> [Work instruction]:
Every line containing the word "Probing" must be pulled from the records.

> [Exercise data]:
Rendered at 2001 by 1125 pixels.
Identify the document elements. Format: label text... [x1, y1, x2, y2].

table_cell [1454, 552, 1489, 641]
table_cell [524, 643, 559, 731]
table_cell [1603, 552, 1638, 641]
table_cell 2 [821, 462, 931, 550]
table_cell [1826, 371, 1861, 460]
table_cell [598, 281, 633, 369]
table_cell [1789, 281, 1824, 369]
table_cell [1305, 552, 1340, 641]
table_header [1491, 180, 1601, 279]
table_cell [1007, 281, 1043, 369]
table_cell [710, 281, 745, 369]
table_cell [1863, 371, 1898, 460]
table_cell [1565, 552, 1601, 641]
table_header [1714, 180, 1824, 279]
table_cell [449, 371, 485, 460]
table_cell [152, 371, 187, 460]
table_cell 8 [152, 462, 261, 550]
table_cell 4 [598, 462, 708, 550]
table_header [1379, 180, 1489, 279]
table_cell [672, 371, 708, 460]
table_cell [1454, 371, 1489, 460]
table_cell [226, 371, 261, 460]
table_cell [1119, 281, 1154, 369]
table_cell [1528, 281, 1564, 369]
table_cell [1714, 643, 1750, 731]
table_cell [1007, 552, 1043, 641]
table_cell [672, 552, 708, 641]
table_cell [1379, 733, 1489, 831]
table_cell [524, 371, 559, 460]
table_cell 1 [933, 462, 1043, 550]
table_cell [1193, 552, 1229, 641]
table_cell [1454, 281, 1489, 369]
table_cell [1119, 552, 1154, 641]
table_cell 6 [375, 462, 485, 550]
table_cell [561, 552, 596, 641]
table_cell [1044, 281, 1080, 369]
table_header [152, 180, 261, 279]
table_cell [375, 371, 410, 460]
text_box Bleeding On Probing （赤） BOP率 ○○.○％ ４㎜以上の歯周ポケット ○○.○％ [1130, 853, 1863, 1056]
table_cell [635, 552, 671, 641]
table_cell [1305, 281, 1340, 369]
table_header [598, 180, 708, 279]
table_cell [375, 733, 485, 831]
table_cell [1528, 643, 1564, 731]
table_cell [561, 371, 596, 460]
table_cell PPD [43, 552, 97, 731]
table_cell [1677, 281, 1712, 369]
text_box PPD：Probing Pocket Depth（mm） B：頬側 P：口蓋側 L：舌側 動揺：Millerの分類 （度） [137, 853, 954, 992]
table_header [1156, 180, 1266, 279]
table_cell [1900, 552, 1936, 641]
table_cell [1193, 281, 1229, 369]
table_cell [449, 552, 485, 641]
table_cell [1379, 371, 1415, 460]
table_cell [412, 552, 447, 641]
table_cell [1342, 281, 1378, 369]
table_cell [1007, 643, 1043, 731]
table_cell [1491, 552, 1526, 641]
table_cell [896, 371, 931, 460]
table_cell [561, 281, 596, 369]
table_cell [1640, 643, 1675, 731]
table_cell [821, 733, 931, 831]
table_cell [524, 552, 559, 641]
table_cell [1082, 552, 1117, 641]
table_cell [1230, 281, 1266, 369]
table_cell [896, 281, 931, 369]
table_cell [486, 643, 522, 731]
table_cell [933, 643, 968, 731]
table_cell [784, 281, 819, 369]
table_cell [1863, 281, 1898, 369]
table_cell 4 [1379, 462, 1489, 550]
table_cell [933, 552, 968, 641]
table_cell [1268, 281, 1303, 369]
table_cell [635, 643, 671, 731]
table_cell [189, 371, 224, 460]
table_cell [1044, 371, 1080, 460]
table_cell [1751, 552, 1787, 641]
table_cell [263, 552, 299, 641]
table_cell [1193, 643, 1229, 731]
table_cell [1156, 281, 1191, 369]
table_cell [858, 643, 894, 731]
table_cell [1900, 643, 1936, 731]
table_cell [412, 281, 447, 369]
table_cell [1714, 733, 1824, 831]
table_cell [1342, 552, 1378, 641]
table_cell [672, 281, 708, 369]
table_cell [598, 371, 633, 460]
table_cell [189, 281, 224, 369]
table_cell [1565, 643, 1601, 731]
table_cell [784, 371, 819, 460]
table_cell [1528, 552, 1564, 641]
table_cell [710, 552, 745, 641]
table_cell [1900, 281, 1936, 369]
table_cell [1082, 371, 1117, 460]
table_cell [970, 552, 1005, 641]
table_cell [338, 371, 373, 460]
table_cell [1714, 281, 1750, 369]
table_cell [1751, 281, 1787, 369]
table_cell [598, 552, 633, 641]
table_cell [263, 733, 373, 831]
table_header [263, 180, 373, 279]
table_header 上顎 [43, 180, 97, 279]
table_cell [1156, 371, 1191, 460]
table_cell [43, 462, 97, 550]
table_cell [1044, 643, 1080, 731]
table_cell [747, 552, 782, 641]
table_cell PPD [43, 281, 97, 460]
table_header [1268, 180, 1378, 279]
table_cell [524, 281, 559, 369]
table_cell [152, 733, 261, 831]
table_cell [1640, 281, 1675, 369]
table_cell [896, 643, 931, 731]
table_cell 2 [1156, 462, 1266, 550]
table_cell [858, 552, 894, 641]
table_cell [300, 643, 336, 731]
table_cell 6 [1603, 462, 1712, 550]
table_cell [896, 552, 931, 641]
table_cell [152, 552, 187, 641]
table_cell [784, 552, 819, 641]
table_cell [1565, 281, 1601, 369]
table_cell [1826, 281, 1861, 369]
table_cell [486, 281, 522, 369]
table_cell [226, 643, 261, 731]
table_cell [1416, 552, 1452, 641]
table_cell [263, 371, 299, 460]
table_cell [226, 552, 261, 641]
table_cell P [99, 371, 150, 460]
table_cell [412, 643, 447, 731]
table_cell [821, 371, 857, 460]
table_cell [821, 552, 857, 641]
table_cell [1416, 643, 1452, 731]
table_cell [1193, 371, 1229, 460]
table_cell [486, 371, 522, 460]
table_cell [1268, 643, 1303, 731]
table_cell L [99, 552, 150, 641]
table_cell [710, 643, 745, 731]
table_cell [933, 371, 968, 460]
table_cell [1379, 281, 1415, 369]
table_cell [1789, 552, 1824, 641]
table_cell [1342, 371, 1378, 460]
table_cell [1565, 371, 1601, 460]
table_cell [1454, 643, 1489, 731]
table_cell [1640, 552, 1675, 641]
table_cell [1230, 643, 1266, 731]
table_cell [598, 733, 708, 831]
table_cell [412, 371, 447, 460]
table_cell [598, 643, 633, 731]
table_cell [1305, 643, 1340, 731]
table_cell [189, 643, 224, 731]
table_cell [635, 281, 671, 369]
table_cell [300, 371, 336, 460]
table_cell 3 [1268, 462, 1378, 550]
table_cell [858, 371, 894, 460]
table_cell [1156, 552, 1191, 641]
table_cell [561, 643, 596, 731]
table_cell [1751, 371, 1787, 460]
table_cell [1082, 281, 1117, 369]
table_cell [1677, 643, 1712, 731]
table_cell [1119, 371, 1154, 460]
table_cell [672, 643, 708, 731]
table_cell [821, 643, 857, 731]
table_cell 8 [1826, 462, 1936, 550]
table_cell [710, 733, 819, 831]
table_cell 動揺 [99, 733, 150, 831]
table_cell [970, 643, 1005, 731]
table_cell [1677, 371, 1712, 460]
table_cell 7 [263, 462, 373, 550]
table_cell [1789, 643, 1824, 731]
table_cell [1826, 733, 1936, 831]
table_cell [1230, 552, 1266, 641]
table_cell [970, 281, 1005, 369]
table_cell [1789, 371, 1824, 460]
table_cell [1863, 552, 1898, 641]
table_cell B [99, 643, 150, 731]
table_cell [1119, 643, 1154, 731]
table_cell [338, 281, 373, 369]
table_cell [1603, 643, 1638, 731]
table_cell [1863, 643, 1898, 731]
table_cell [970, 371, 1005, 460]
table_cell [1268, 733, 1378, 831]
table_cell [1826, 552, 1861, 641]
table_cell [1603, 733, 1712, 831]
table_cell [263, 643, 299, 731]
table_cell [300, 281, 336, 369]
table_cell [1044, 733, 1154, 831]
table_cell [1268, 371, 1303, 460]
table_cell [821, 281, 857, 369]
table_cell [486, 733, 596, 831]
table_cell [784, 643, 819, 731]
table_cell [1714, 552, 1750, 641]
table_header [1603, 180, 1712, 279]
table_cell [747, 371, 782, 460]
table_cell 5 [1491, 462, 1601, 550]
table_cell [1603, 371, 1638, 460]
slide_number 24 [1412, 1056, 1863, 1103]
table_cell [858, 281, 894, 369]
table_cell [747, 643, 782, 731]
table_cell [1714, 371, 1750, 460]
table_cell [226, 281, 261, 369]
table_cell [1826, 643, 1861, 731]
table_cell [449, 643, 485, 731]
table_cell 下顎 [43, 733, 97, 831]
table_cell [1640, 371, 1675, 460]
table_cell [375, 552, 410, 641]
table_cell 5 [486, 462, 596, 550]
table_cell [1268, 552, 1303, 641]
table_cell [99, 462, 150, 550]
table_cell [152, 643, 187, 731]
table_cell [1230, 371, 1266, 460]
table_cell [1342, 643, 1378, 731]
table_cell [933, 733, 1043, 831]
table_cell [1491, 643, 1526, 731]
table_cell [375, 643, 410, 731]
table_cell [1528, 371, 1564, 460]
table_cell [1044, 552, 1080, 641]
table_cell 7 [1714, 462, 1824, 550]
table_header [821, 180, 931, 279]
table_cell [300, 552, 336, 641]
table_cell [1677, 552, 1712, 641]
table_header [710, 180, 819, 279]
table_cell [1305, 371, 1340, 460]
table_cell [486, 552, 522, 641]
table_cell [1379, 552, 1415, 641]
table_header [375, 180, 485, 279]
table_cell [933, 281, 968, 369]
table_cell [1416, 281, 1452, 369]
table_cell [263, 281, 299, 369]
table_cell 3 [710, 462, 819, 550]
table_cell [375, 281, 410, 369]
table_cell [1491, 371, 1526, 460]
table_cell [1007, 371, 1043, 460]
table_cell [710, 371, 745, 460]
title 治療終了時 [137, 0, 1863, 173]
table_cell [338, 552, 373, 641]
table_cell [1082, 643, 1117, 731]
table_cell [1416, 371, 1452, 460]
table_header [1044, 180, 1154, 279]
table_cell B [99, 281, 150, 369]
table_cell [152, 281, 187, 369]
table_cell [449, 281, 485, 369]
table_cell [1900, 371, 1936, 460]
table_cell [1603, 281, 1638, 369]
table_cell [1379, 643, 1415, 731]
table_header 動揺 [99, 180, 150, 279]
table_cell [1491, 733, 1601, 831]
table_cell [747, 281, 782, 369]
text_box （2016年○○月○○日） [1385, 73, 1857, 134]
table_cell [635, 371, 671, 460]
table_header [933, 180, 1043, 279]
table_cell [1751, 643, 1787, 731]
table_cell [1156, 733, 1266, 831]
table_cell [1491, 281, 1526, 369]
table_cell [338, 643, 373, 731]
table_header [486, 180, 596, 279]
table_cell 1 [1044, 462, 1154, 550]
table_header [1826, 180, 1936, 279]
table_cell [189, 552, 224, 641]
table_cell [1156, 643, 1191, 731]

> [Finished task]:
text_box Bleeding On Probing （赤） BOP率 ○○.○％ ４㎜以上の歯周ポケット ○○.○％ [1130, 853, 1863, 1056]
text_box PPD：Probing Pocket Depth（mm） B：頬側 P：口蓋側 L：舌側 動揺：Millerの分類 （度） [137, 853, 954, 992]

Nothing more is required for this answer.